On arrive à Bourgoin. Le docteur me propose de vider le dernier au bistro du coin et j’accepte. Le patron qui le connaît lui met au frais sa bouteille de perniflard. On s’en tasse trois verres et on décide d’aller se pieuter.
Je suis plein comme un œuf. Le long des trottoirs, les gens discutent à voix basse du coup de cet après-midi. Ça nous fait marrer, Martin et moi. Du reste, dans l’état où nous sommes, un rien nous fait marrer. C’est inouï ce que le picrate rend optimiste…
Il nous faut un bon quart d’heure pour rentrer la teuf-teuf au garage.
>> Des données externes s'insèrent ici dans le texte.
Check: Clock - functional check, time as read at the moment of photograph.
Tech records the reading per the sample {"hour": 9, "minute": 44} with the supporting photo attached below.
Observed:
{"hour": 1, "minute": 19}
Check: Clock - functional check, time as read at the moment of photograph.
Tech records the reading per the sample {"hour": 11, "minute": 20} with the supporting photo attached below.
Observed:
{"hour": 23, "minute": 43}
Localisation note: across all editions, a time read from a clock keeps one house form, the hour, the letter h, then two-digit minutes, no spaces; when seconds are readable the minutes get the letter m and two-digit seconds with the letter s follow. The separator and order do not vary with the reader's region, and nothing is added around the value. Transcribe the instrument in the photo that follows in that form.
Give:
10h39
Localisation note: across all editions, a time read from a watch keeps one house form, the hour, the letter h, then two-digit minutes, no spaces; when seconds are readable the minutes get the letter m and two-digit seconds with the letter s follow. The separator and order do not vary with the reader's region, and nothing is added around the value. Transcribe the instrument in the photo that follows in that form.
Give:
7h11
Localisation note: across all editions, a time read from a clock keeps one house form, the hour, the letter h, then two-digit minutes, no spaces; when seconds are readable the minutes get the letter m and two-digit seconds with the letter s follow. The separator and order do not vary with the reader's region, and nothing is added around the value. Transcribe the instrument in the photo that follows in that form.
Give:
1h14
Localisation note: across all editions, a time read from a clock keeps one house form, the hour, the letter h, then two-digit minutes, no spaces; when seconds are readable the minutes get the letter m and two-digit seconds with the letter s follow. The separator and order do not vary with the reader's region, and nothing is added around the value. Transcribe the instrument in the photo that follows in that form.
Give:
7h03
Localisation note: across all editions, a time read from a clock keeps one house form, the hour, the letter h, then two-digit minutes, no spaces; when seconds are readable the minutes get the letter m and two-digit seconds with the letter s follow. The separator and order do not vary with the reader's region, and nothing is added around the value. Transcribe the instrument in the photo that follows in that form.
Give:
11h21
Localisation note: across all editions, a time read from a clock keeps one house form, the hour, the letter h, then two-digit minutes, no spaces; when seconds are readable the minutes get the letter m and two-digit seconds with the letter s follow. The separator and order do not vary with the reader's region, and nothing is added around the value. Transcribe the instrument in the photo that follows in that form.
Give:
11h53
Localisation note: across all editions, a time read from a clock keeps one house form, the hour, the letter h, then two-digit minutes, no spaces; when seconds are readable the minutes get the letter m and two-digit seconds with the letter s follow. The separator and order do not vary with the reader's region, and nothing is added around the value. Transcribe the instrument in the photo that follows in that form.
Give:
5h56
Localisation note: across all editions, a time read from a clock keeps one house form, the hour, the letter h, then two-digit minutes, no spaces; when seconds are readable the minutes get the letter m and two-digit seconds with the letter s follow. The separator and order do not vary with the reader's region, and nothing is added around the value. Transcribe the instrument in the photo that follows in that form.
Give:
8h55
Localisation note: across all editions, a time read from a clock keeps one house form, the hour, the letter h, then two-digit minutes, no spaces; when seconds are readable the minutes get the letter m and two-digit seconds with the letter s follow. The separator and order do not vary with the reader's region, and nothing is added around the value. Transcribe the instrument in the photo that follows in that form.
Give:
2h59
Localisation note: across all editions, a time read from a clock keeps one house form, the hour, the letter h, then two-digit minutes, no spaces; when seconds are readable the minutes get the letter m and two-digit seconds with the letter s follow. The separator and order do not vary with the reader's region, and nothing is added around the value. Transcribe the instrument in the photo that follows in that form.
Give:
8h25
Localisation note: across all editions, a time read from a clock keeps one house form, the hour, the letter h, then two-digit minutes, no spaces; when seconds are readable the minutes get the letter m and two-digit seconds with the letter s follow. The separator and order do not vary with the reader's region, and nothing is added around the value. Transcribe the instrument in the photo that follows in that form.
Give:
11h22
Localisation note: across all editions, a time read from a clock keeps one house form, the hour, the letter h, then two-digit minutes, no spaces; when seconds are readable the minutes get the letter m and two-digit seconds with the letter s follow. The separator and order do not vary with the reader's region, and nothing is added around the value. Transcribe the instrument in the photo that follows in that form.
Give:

D’abord on n’arrive pas à ouvrir la lourde, ensuite la voiture refuse d’avancer. À l’examen on s’aperçoit avec des exclamations réjouies que le levier des vitesses est au point mort.
Je m’en souviendrai de cette équipée ! Et du père Martin, donc ! Des médecins comme lui, y en aura jamais assez !
Cinq nouvelles minutes pour réussir à introduire la clé dans le trou de la serrure qui lui est destiné… Rigolades nouvelles… Nous entrons dans la petite maison.
— On va, hug, boire, le, hug…, balbutie Martin.
En titubant, il se dirige vers la salle à manger.
— Je, hug, trouve pas le co… co… commuta… hug, teur ! bégaie le bon vieillard.
Bien que je sois aussi schlass que lui, je viens à son secours.
Nous promenons désespérément nos mains de bas en haut du montant de la porte.
— Je le tiens, fais-je péniblement.
La lumière inonde la pièce. Nous cillons. Puis nous regardons autour de nous et nous restons bouche bée et bras ballants. La maison est pleine d’Allemands qui nous regardent fixement en tenant des mitraillettes braquées dans notre direction.
— Delirium, balbutie le docteur Martin… C’est pas des chauves-souris que je vois, c’est des, hug, doryphores…
Pour ma part, je crois bien avoir également une hallucination. Je me frotte les yeux et les écarquille le plus possible, mais mes sens ne sont pas abusés.
C’est bien des Allemands que j’ai devant moi. Des Allemands en chair, en os et en… armes…
Ils ne sont peut-être pas aussi nombreux que je le crois, car ma vision est au moins multipliée par deux, mais il y en a suffisamment en tout cas pour faire de nous des beaux morts.